• _Complete the following_
[1] In the forum post about Knuth-Morris-Pratt search, list every parameter of the search function.
[2] From the forum post about Knuth-Morris-Pratt search, write out the part that starts with the words containing "You could even" and ends with "a pure guess).".

• _Document excerpt_
· · · · · · ·

Knuth-Morris-Pratt to the rescue! This is a well known algorithm for
searching for occurences of a substring in a text. Just change the
search algorithm slightly so that it takes wildcards in the text to
search into account.  Here is a quick-and-dirty implementation in
Python:

--------------------------------------------------
def build_table(word):
    """build the Knuth-Morris-Pratt partial match table"""
    table = [-1, 0]
    wpos = 0
    while len(table) < len(word):
        if word[len(table) - 1] == word[wpos]:
            wpos += 1
            table.append(wpos)
        elif wpos > 0:
            wpos = table[wpos]
        else:
            table.append(0)
    return table

def search(word, text, wildcard="?"):
    """Perform Knuth-Morris-Pratt search with wildcard for text"""
    table = build_table(word)
    ti, wi = 0, 0
    while ti <= len(text) - len(word):
        c = text[ti + wi]
        if c == wildcard or c == word[wi]:
            if wi + 1 == len(word):
                return ti
            wi += 1
        else:
            ti += wi - table[wi]
            if wi:
                wi = table[wi]
    return None

examples = [
    ("spam", "sa?ps?a?mp"),
    ("ababc", "??aba?ba??b??a")
    ]

for word, text in examples:
    i = search(word, text)
    found = text[i:i+len(word)]
    print "found [%s] in [%s] at %s: %s" % (word, text, i, found)
--------------------------------------------------

Output:

found [spam] in [sa?ps?a?mp] at 4: s?a?
found [ababc] in [??aba?ba??b??a] at 7: a??b?

You could even change the line:

    if c == wildcard or c == word[wi]

to something that checks that e.g. when c == "N", word[wi] == "A" or
"G", etc...

Knuth-Morris-Pratt is such that the main loop in "search()" is
guaranteed to run no more than 2*n times, where n is the length of
"text".

OTOH Python is not the best language to implement this.  If it was me,
I'd do it in C.  It wouldn't take long at all and it would probably be a
lot faster (maybe 100x, that's a pure guess).

Warning: I didn't really check my code more than the provided
examples...

HTH

-- 
Arnaud

· · · · · · ·

• _Source data_
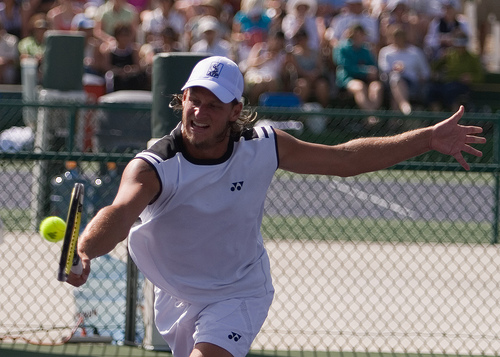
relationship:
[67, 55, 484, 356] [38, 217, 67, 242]
man hitting ball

· · · · · · ·

• _Answers provided_
[1] word, text, wildcard

[2]
You could even change the line:

    if c == wildcard or c == word[wi]

to something that checks that e.g. when c == "N", word[wi] == "A" or
"G", etc...

Knuth-Morris-Pratt is such that the main loop in "search()" is
guaranteed to run no more than 2*n times, where n is the length of
"text".

OTOH Python is not the best language to implement this.  If it was me,
I'd do it in C.  It wouldn't take long at all and it would probably be a
lot faster (maybe 100x, that's a pure guess).